# [Data]
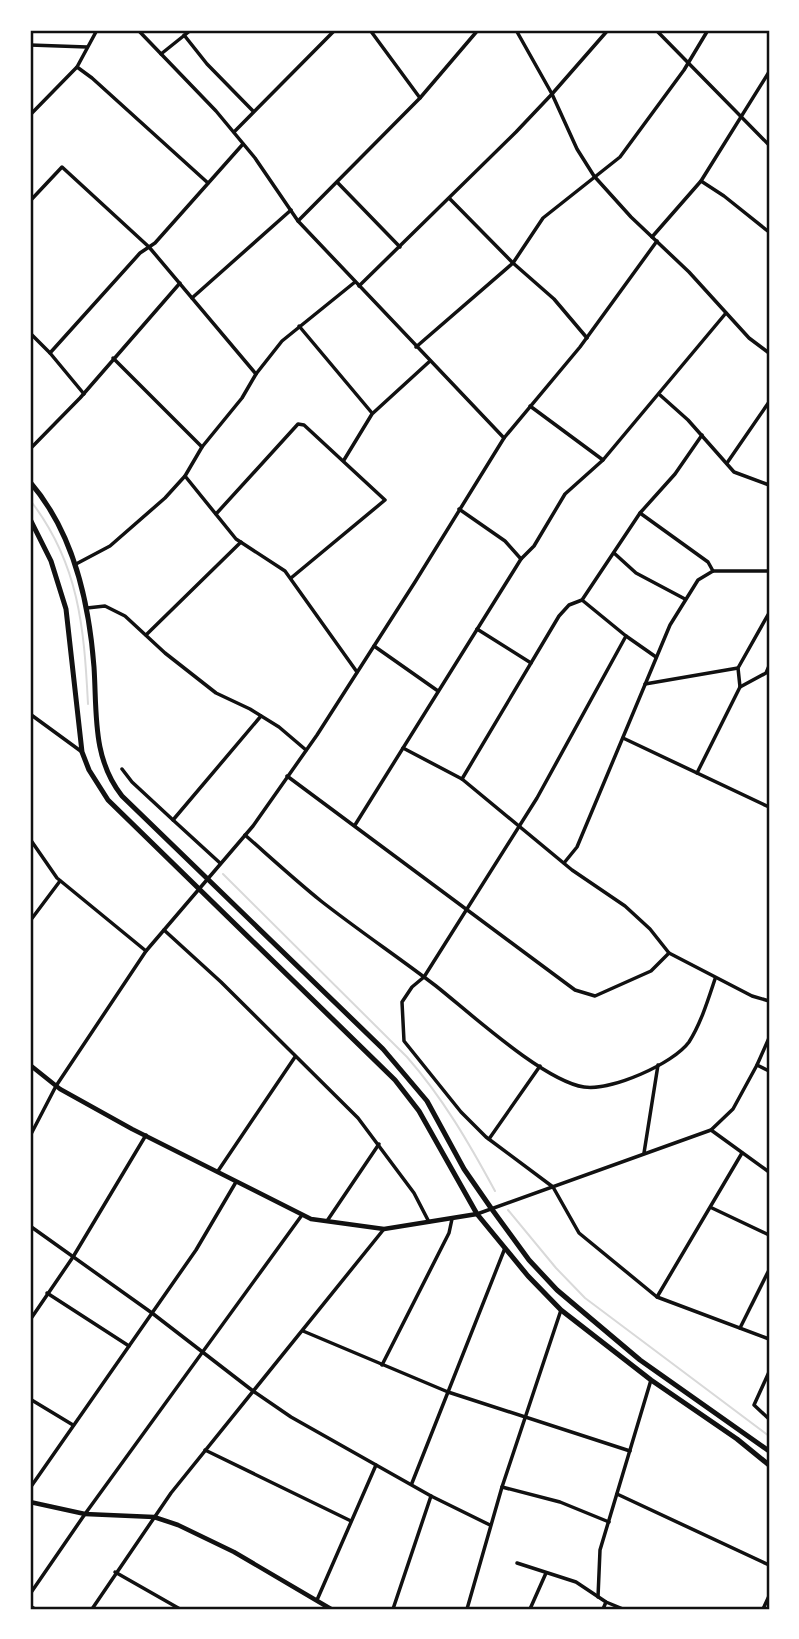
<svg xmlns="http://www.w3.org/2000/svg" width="799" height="1639" font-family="'Noto Sans',sans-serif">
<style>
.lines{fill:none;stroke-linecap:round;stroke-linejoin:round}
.stream{stroke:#d9d9d9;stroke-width:2}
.minor{stroke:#111;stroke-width:3.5}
.tertiary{stroke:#111;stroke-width:4.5}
.primary{stroke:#111;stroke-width:5}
.neatline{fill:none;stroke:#111;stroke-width:2.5}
</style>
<rect width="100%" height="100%" fill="#fff"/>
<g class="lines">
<g class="stream">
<path d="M30 500C79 563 84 627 88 704"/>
<path d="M223 874 407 1057C443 1098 469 1143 495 1191"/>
<polyline points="508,1210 556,1268 585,1298 769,1436"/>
</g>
<g class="minor">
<polyline points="138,30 216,111 255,158 298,221 504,438"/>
<polyline points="370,30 420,98"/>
<polyline points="516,30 552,94 577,149 594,176 631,217 689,272 749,338 769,353"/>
<polyline points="656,30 769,145"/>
<polyline points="184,35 207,64 253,111"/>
<polyline points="30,45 87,47"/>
<polyline points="161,54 191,30"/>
<polyline points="77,67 92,78 208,183"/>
<polyline points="30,115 77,67 97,30"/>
<polyline points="234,132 335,30"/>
<polyline points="701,181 724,196 769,232"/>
<polyline points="338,183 400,247"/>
<polyline points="450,199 513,263 554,299 587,338"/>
<polyline points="30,201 62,167 149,247 256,374"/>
<polyline points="298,221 420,98 478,30"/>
<polyline points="652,237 701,181 769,72"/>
<polyline points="359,286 516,132 552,94 608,30"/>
<polyline points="192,298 291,210"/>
<polyline points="299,326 372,413"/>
<polyline points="30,333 50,353 84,394"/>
<polyline points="416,347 513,263 543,218 620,157 684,70 708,30"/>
<polyline points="50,353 140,253 155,243 243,144"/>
<polyline points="113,358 202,447"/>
<polyline points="660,395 688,420 734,472 769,485"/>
<polyline points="530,406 603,460"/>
<polyline points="30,449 80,398 180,283"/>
<polyline points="344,460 372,414 430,361"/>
<polyline points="727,463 769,402"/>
<polyline points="185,476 236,539 285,571 357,672"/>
<polyline points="459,509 505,541 521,559"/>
<polyline points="640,513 708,562 713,571"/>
<polyline points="216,514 298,424 304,425 385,500 291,578"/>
<polyline points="614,553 636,573 685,599"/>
<polyline points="76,564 110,546 165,498 185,476 202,447 242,398 256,374 282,341 355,282"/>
<polyline points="582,600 626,636 656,657"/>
<polyline points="87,608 105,606 125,616 165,653 216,693 250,709 279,727 306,750"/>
<polyline points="477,629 531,663"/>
<polyline points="146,635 241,542"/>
<polyline points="626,636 537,798 424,977 412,987 402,1002 404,1041 461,1112 486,1137 553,1187 579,1233 657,1297 769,1339"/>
<polyline points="374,646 438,691"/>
<polyline points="645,684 738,668"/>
<polyline points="740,687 766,673 769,666"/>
<polyline points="30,714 82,752"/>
<polyline points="623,738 769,807"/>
<polyline points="403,748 462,779 572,870 625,906 650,929 669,953 752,996 769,1001"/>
<polyline points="122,769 132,782 173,820 261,716"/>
<polyline points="697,773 740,687 738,668 769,613"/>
<polyline points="287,776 575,990 595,996 651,971 669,953"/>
<polyline points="462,779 559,616 569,605 582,600 640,513 675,474 702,435"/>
<polyline points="173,820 220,863"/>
<polyline points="355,825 521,559 534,546 565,494 603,460 726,313"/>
<path d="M245 835C270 857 295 880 321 901 358 930 398 957 436 986 470 1013 544 1081 584 1087 611 1091 673 1064 689 1042 701 1023 708 1000 715 979"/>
<polyline points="30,839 57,878 146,951"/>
<polyline points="564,863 577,847 670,625 698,580 713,571 769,571"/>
<polyline points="30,921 60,881"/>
<polyline points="164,930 221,982 358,1118 414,1193 429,1222"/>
<polyline points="757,1065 769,1071"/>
<polyline points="711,1130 769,1172"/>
<polyline points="30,1136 56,1086 146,951 253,826 317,735 415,582 504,438 580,347 657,241"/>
<polyline points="489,1139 540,1066"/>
<polyline points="644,1153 658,1065"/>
<polyline points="218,1171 295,1057"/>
<polyline points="712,1208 769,1235"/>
<polyline points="477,1214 711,1130 733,1109 757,1065 769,1038"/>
<polyline points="327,1221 379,1144"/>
<polyline points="30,1226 152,1313 253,1391 291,1417 431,1496 490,1525"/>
<polyline points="47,1293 129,1346"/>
<polyline points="657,1297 742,1153"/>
<polyline points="30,1320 73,1257 146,1135"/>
<polyline points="740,1328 769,1270"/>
<polyline points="303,1331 448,1392 630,1451"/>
<polyline points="382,1365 449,1233 452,1219"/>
<polyline points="769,1372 754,1405 769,1419"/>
<polyline points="30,1399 73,1425"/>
<polyline points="205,1450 351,1521"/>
<polyline points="412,1483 505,1248"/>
<polyline points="502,1487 560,1502 609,1522"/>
<polyline points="30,1488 196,1250 236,1182"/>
<polyline points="617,1494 769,1565"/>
<polyline points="517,1563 576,1582 606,1602 623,1609"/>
<polyline points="115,1572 180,1609"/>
<polyline points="30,1594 85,1514 302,1215"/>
<polyline points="598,1597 600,1550 651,1380"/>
<polyline points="317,1600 376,1465"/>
<polyline points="30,1606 35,1609"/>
<polyline points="92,1609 171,1493 384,1229"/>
<polyline points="393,1609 431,1496"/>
<polyline points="467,1609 502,1487 561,1310"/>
<polyline points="530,1609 546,1573"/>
<polyline points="603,1609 606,1602"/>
<polyline points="763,1609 769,1596"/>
</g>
<g class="tertiary">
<polyline points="30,1065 60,1089 132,1129 311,1219 384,1229 477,1214"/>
<polyline points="30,1502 85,1514 154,1517 178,1525 234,1552 331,1609"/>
</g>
<g class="primary">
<path d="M30 482C74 533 89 602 94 667 97 713 92 758 122 796L383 1049 427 1101 464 1169 491 1208 529 1260 557 1290 640 1360 769 1451"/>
<polyline points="30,519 51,561 66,609 82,752 89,770 108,800 395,1080 419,1111 477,1214 528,1276 561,1310 651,1380 737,1439 769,1465"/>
</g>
</g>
<rect width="799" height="1639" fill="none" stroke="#ffffff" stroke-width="63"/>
<rect x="32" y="32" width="736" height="1576" class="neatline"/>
</svg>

# [Required action]
Omit the pictures; restate every entry word for word.

# [Task answer]
<svg xmlns="http://www.w3.org/2000/svg" width="799" height="1639" font-family="'Noto Sans',sans-serif">
<style>
.lines{fill:none;stroke-linecap:round;stroke-linejoin:round}
.stream{stroke:#d9d9d9;stroke-width:2}
.minor{stroke:#111;stroke-width:3.5}
.tertiary{stroke:#111;stroke-width:4.5}
.primary{stroke:#111;stroke-width:5}
.neatline{fill:none;stroke:#111;stroke-width:2.5}
</style>
<rect width="100%" height="100%" fill="#fff"/>
<g class="lines">
<g class="stream">
<path d="M30 500C79 563 84 627 88 704"/>
<path d="M223 874 407 1057C443 1098 469 1143 495 1191"/>
<polyline points="508,1210 556,1268 585,1298 769,1436"/>
</g>
<g class="minor">
<polyline points="138,30 216,111 255,158 298,221 504,438"/>
<polyline points="370,30 420,98"/>
<polyline points="516,30 552,94 577,149 594,176 631,217 689,272 749,338 769,353"/>
<polyline points="656,30 769,145"/>
<polyline points="184,35 207,64 253,111"/>
<polyline points="30,45 87,47"/>
<polyline points="161,54 191,30"/>
<polyline points="77,67 92,78 208,183"/>
<polyline points="30,115 77,67 97,30"/>
<polyline points="234,132 335,30"/>
<polyline points="701,181 724,196 769,232"/>
<polyline points="338,183 400,247"/>
<polyline points="450,199 513,263 554,299 587,338"/>
<polyline points="30,201 62,167 149,247 256,374"/>
<polyline points="298,221 420,98 478,30"/>
<polyline points="652,237 701,181 769,72"/>
<polyline points="359,286 516,132 552,94 608,30"/>
<polyline points="192,298 291,210"/>
<polyline points="299,326 372,413"/>
<polyline points="30,333 50,353 84,394"/>
<polyline points="416,347 513,263 543,218 620,157 684,70 708,30"/>
<polyline points="50,353 140,253 155,243 243,144"/>
<polyline points="113,358 202,447"/>
<polyline points="660,395 688,420 734,472 769,485"/>
<polyline points="530,406 603,460"/>
<polyline points="30,449 80,398 180,283"/>
<polyline points="344,460 372,414 430,361"/>
<polyline points="727,463 769,402"/>
<polyline points="185,476 236,539 285,571 357,672"/>
<polyline points="459,509 505,541 521,559"/>
<polyline points="640,513 708,562 713,571"/>
<polyline points="216,514 298,424 304,425 385,500 291,578"/>
<polyline points="614,553 636,573 685,599"/>
<polyline points="76,564 110,546 165,498 185,476 202,447 242,398 256,374 282,341 355,282"/>
<polyline points="582,600 626,636 656,657"/>
<polyline points="87,608 105,606 125,616 165,653 216,693 250,709 279,727 306,750"/>
<polyline points="477,629 531,663"/>
<polyline points="146,635 241,542"/>
<polyline points="626,636 537,798 424,977 412,987 402,1002 404,1041 461,1112 486,1137 553,1187 579,1233 657,1297 769,1339"/>
<polyline points="374,646 438,691"/>
<polyline points="645,684 738,668"/>
<polyline points="740,687 766,673 769,666"/>
<polyline points="30,714 82,752"/>
<polyline points="623,738 769,807"/>
<polyline points="403,748 462,779 572,870 625,906 650,929 669,953 752,996 769,1001"/>
<polyline points="122,769 132,782 173,820 261,716"/>
<polyline points="697,773 740,687 738,668 769,613"/>
<polyline points="287,776 575,990 595,996 651,971 669,953"/>
<polyline points="462,779 559,616 569,605 582,600 640,513 675,474 702,435"/>
<polyline points="173,820 220,863"/>
<polyline points="355,825 521,559 534,546 565,494 603,460 726,313"/>
<path d="M245 835C270 857 295 880 321 901 358 930 398 957 436 986 470 1013 544 1081 584 1087 611 1091 673 1064 689 1042 701 1023 708 1000 715 979"/>
<polyline points="30,839 57,878 146,951"/>
<polyline points="564,863 577,847 670,625 698,580 713,571 769,571"/>
<polyline points="30,921 60,881"/>
<polyline points="164,930 221,982 358,1118 414,1193 429,1222"/>
<polyline points="757,1065 769,1071"/>
<polyline points="711,1130 769,1172"/>
<polyline points="30,1136 56,1086 146,951 253,826 317,735 415,582 504,438 580,347 657,241"/>
<polyline points="489,1139 540,1066"/>
<polyline points="644,1153 658,1065"/>
<polyline points="218,1171 295,1057"/>
<polyline points="712,1208 769,1235"/>
<polyline points="477,1214 711,1130 733,1109 757,1065 769,1038"/>
<polyline points="327,1221 379,1144"/>
<polyline points="30,1226 152,1313 253,1391 291,1417 431,1496 490,1525"/>
<polyline points="47,1293 129,1346"/>
<polyline points="657,1297 742,1153"/>
<polyline points="30,1320 73,1257 146,1135"/>
<polyline points="740,1328 769,1270"/>
<polyline points="303,1331 448,1392 630,1451"/>
<polyline points="382,1365 449,1233 452,1219"/>
<polyline points="769,1372 754,1405 769,1419"/>
<polyline points="30,1399 73,1425"/>
<polyline points="205,1450 351,1521"/>
<polyline points="412,1483 505,1248"/>
<polyline points="502,1487 560,1502 609,1522"/>
<polyline points="30,1488 196,1250 236,1182"/>
<polyline points="617,1494 769,1565"/>
<polyline points="517,1563 576,1582 606,1602 623,1609"/>
<polyline points="115,1572 180,1609"/>
<polyline points="30,1594 85,1514 302,1215"/>
<polyline points="598,1597 600,1550 651,1380"/>
<polyline points="317,1600 376,1465"/>
<polyline points="30,1606 35,1609"/>
<polyline points="92,1609 171,1493 384,1229"/>
<polyline points="393,1609 431,1496"/>
<polyline points="467,1609 502,1487 561,1310"/>
<polyline points="530,1609 546,1573"/>
<polyline points="603,1609 606,1602"/>
<polyline points="763,1609 769,1596"/>
</g>
<g class="tertiary">
<polyline points="30,1065 60,1089 132,1129 311,1219 384,1229 477,1214"/>
<polyline points="30,1502 85,1514 154,1517 178,1525 234,1552 331,1609"/>
</g>
<g class="primary">
<path d="M30 482C74 533 89 602 94 667 97 713 92 758 122 796L383 1049 427 1101 464 1169 491 1208 529 1260 557 1290 640 1360 769 1451"/>
<polyline points="30,519 51,561 66,609 82,752 89,770 108,800 395,1080 419,1111 477,1214 528,1276 561,1310 651,1380 737,1439 769,1465"/>
</g>
</g>
<rect width="799" height="1639" fill="none" stroke="#ffffff" stroke-width="63"/>
<rect x="32" y="32" width="736" height="1576" class="neatline"/>
</svg>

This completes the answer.